Another example is the number of anti-cancer drugs used for kids. If your child has a solid tumor and is taking Cisplatin, he has a risk of hearing loss. We can predict that risk by looking at your child’s genetic factors. If your child with leukemia is taking anthracyclines, she may develop heart problems. We’re using pharmacogenomic tests to predict who is at high risk of developing heart problems.
How can targeted genome sequencing change the landscape of treatments for children with special needs?
Children with special needs—let’s define them, for the moment, as neurodevelopmentally disabled—are incredibly complex children because their ability to express their response to medication, or anything really, is often impaired. So we end up treating them empirically and managing their symptoms.
Let’s say you have a child who is so neurodevelopmentally disabled that he can’t speak and he is experiencing pain, so you give him Tylenol with codeine. What if he doesn’t have the gene that converts codeine into morphine? That means that you’re essentially giving him plain Tylenol. For surgical pain or other types of acute and severe pain, plain Tylenol just isn’t good enough. And since your child can’t speak, you don’t know that the Tylenol with codeine isn’t reducing his pain. This type of information about the prediction of drug response can be helpful for us not only in uncovering adverse drug reaction risks, but also uncovering what pathways are preserved and what drugs would be the best choices for those patients.
I think we are going to move from an empiric sense of “Let’s try this [medication] because it works for the majority,” into one that looks at the individual’s likelihood of responding to a medication, and instead choosing accordingly. That’s why the term “personalized medicine” started to be bandied about—we can personalize drug therapy for patients based upon the pathways that are active and inactive in the individual.
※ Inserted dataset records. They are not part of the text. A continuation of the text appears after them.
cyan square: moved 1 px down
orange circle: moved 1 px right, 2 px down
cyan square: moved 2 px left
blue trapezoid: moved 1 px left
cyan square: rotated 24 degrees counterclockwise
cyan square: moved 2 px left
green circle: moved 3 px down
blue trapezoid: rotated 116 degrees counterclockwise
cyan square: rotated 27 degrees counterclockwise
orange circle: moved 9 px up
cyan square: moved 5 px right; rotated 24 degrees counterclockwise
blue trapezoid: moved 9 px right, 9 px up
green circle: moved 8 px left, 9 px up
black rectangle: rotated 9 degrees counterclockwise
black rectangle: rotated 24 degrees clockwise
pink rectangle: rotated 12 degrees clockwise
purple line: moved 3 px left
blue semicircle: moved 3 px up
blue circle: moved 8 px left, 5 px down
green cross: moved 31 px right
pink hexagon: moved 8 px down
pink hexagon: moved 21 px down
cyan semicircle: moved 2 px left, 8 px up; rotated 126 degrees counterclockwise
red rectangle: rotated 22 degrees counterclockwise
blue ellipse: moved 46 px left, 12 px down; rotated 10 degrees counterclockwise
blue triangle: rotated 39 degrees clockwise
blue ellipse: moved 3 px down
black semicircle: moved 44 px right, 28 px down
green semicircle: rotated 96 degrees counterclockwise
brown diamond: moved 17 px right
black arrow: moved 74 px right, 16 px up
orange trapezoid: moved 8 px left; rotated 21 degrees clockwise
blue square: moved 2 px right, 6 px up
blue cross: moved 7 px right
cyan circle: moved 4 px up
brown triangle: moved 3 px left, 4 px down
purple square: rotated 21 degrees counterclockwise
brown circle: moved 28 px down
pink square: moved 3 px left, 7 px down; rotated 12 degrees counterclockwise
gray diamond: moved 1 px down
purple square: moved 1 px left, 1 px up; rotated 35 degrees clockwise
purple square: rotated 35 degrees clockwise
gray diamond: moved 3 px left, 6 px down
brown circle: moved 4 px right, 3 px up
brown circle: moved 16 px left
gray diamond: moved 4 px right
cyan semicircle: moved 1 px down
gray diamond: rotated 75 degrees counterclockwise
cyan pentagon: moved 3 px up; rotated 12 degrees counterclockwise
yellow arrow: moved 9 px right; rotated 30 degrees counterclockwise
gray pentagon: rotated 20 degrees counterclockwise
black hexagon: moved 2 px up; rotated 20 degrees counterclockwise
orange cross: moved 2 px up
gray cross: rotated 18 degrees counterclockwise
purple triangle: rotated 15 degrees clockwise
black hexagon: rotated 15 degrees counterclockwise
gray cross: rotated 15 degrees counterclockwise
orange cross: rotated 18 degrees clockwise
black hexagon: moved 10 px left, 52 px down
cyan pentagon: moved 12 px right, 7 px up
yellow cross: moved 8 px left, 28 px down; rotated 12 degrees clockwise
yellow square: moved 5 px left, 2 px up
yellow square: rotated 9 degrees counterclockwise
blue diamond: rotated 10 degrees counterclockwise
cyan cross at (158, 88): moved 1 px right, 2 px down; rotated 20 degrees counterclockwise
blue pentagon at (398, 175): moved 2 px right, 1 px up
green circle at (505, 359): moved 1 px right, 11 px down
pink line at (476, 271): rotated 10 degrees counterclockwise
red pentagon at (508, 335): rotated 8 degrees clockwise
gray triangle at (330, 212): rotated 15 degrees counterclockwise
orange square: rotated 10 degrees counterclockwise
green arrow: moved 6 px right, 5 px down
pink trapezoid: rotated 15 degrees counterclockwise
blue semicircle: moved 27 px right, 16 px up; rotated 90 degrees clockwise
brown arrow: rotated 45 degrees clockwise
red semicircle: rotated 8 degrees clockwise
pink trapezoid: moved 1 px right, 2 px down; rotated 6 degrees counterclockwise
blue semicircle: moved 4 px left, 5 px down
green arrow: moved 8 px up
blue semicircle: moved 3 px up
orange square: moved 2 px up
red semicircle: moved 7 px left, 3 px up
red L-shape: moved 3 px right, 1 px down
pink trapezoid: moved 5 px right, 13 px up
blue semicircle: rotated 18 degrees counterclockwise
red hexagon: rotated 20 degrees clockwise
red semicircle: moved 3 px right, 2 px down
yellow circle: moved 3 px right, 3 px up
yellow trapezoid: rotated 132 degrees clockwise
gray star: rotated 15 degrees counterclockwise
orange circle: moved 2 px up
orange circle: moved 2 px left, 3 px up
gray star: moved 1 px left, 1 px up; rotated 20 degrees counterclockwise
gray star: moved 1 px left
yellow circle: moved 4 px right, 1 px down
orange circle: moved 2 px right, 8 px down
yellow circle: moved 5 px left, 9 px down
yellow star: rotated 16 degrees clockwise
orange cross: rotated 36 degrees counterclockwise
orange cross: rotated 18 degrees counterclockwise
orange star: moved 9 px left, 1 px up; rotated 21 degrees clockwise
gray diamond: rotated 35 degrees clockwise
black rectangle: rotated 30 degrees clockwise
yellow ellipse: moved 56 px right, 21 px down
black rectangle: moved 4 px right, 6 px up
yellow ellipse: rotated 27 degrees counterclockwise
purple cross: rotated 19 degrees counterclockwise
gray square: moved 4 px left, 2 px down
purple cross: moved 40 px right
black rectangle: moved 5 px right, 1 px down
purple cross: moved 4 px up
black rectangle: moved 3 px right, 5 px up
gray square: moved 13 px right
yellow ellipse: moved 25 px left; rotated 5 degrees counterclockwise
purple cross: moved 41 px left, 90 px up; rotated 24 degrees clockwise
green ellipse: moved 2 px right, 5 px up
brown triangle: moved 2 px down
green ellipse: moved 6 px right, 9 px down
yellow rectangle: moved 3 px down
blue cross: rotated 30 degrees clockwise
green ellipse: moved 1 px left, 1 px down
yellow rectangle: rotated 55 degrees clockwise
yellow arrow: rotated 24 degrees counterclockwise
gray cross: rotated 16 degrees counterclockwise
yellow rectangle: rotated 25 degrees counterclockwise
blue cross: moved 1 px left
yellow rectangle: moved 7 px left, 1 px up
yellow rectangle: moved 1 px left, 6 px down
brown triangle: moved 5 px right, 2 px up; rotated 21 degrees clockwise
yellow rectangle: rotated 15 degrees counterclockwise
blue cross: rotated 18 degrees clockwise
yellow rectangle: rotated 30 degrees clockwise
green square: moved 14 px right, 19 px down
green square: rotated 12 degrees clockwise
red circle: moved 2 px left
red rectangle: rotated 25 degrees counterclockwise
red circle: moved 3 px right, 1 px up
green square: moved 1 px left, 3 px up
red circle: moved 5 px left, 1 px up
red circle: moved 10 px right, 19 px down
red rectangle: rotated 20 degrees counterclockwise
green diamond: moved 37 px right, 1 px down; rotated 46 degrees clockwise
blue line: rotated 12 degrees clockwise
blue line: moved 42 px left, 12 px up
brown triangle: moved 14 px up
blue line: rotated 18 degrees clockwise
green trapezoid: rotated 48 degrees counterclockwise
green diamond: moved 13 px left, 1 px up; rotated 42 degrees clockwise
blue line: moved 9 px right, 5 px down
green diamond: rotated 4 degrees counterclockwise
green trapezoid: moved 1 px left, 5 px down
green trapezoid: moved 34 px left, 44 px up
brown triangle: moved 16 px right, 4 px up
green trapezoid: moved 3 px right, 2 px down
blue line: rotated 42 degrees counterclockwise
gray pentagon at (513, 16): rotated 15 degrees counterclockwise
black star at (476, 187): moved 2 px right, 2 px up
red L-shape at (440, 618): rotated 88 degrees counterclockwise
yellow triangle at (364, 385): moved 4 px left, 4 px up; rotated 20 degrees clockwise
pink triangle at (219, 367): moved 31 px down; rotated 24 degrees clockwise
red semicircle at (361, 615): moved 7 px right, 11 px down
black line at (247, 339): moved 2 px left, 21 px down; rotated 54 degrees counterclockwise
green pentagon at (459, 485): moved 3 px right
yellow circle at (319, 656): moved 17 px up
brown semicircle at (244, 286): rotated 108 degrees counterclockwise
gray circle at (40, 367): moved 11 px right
Since 2006, children with special needs have been included as subjects in the genetic research that Dr. Carleton and others are undertaking, but the efforts are not without challenges. “Children with special needs are often on multiple medications...and so I’d like to spend more time with them to understand their issues,” Dr. Carleton says. “You can’t sleep at night, okay take this drug. He’s irritable during the day, so take this drug. They’re always on drugs that treat symptoms. I’d like to go into these families and work with them for as long as it takes—because it takes time and energy—to find the best solution.
“In pharmacology, when studying a drug’s biologic effect and its safety in a population, you’re not looking for the complex patient with multiple disease entities and lots of genetic complications. You’re looking for the patients with a relatively clean disease because it’s easier to characterize the response of the medication. But these kids are different: They’re very complex, and you need to spend a lot of time figuring out what issues they have. The complicated patients are the ones that really need our help.”